[Page-level text extractions]
+--

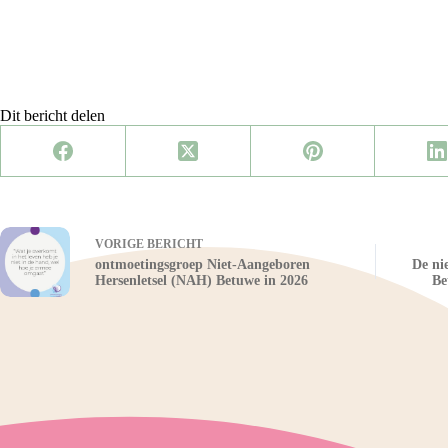
Dit bericht delen
VORIGE
BERICHT
ontmoetingsgroep Niet-Aangeboren
De ni
Hersenletsel (NAH) Betuwe in 2026
Be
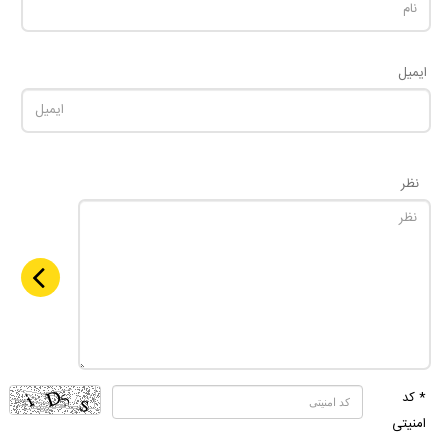
ایمیل
نظر
* کد
امنیتی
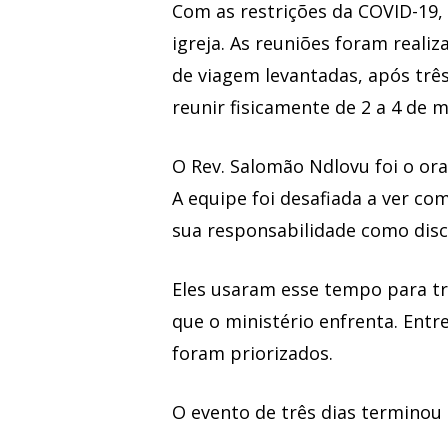
Com as restrições da COVID-19,
igreja. As reuniões foram reali
de viagem levantadas, após trê
reunir fisicamente de 2 a 4 de 
O Rev. Salomão Ndlovu foi o orad
A equipe foi desafiada a ver co
sua responsabilidade como disc
Eles usaram esse tempo para tra
que o ministério enfrenta. Entr
foram priorizados.
O evento de três dias terminou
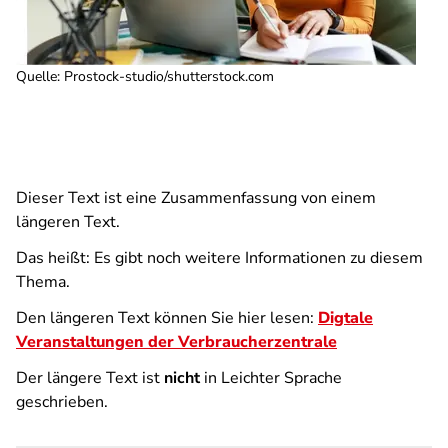
Quelle
:
Prostock-studio/shutterstock.com
Dieser Text ist eine Zusammenfassung von einem
längeren Text.
Das heißt: Es gibt noch weitere Informationen zu diesem
Thema.
Den längeren Text können Sie hier lesen:
Digtale
Veranstaltungen der Verbraucherzentrale
Der längere Text ist
nicht
in Leichter Sprache
geschrieben.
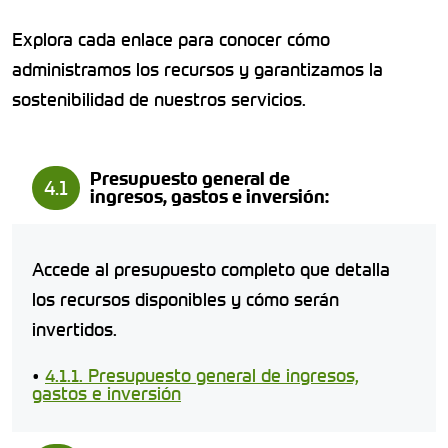
Explora cada enlace para conocer cómo
administramos los recursos y garantizamos la
sostenibilidad de nuestros servicios.
Presupuesto general de
4.1
ingresos, gastos e inversión:
Accede al presupuesto completo que detalla
los recursos disponibles y cómo serán
invertidos.
•
4.1.1. Presupuesto general de ingresos,
gastos e inversión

+--

● TO DO
Because only one stretch of the records is wanted, please output the lines from the one holding "ontmoetingsgroep Niet-Aangeboren" through the one holding "foram priorizados." exactly, both included, and leave every picture out.

● WRITTEN REPLY
ontmoetingsgroep Niet-Aangeboren
De ni
Hersenletsel (NAH) Betuwe in 2026
Be
ایمیل
نظر
* کد
امنیتی
Com as restrições da COVID-19,
igreja. As reuniões foram reali
de viagem levantadas, após trê
reunir fisicamente de 2 a 4 de 
O Rev. Salomão Ndlovu foi o orad
A equipe foi desafiada a ver co
sua responsabilidade como disc
Eles usaram esse tempo para tra
que o ministério enfrenta. Entr
foram priorizados.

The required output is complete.